Semantic-Aware-Video-Text-Detection
Introduction
This is a PyTorch implemntation of the CVPR 2021 paper Semantic-Aware-Video-Text-Detection.
Installation
The code is based on the mmdetection(2.11.0) framework.
Requirements:
- Python3.6+
- PyTorch 1.3+ and torchvision that matches the Pytorch installation.
- CUDA 9.2+
- GCC 5+
- MMCV
# install the mmcv
pip install mmcv-full==1.3.9
# clone our model
git clone https://github.com/zjb-1/Semantic-Aware-Video-Text-Detection.git
# install the cocoapi
cd Semantic-Aware-Video-Text-Detection/cocoapi/PythonAPI
python setup.py build_ext install
# install our model
cd ../../
pip install -r requirements.txt
pip install -v -e .
Models
If you need a pre-trained model or a trained model, you can contact me.
Datasets
-
The video datasets format is as follows:
dataset ├─Video1 │ ├─1.jpg │ ├─1.txt │ ├─2.jpg │ ├─2.txt │ └─... ├─Video2 │ ├─1.jpg │ ├─1.txt │ ├─2.jpg │ ├─2.txt │ └─... ├─ ...

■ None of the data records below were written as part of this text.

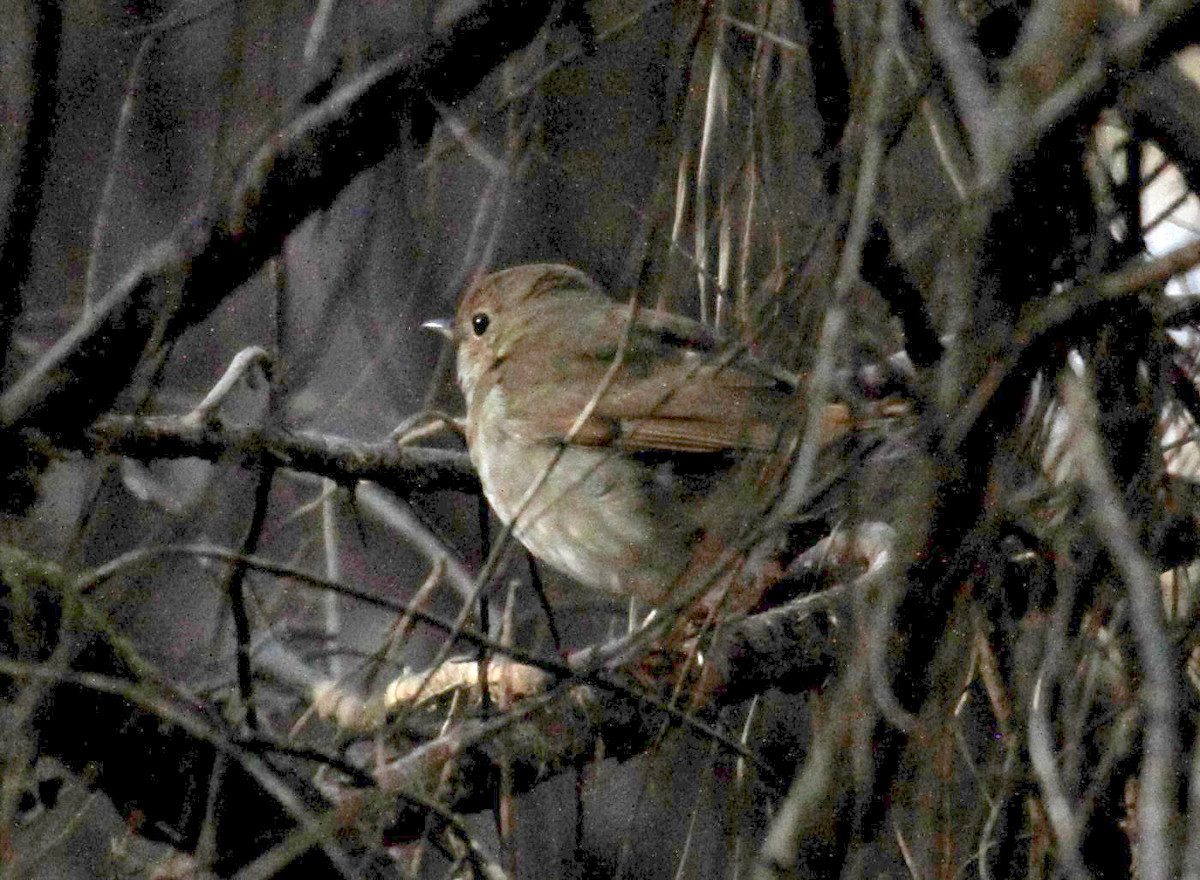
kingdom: Animalia
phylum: Chordata
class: Aves
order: Passeriformes
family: Turdidae
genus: Catharus
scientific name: Catharus guttatus
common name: Hermit thrush
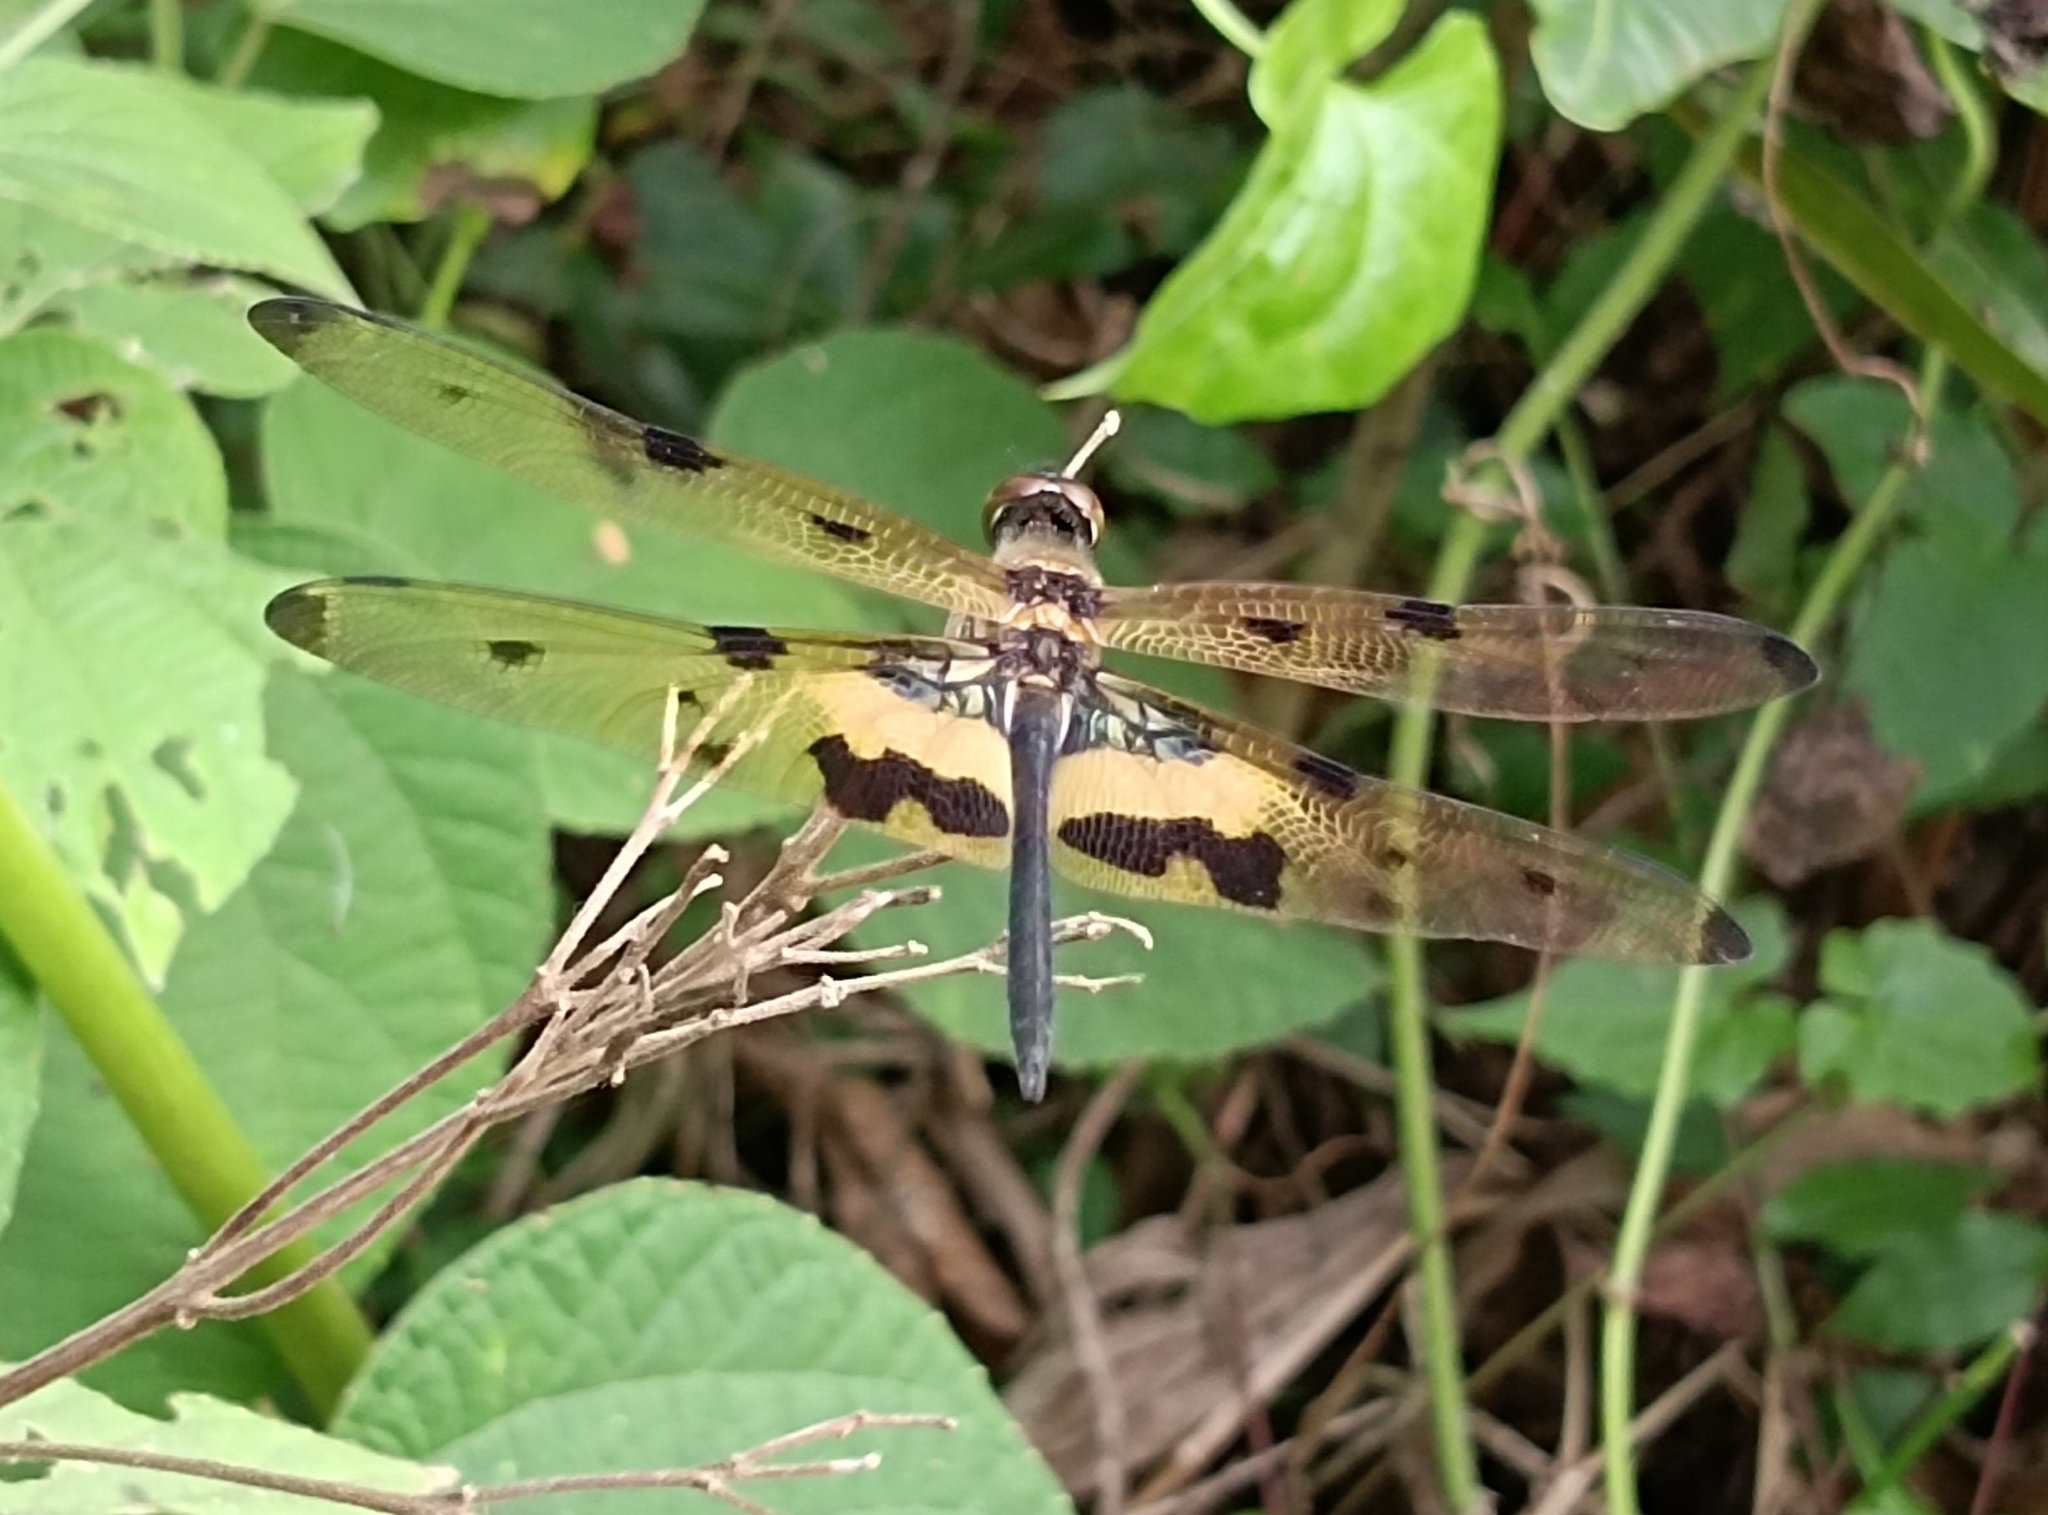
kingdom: Animalia
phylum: Arthropoda
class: Insecta
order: Odonata
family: Libellulidae
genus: Rhyothemis
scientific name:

The txt file format is as follows(Coordinate points arranged clockwise, text, id):
x1,y1,x2,y2,x3,y3,x4,y4 text id
-
Then, you need to run the train_label_gen.py / test_label_gen.py to generate the label file.(Remember to modify the file path in the file).
Training
Before training, you need to modify the profile(mask_track_rcnn_r50_fpn.py) and shell file(train.sh).
# training
bash train.sh
Evaluation
Before evaluation, you need to modify the test shell file(test.sh).
# test
bash test.sh
You will get visual results.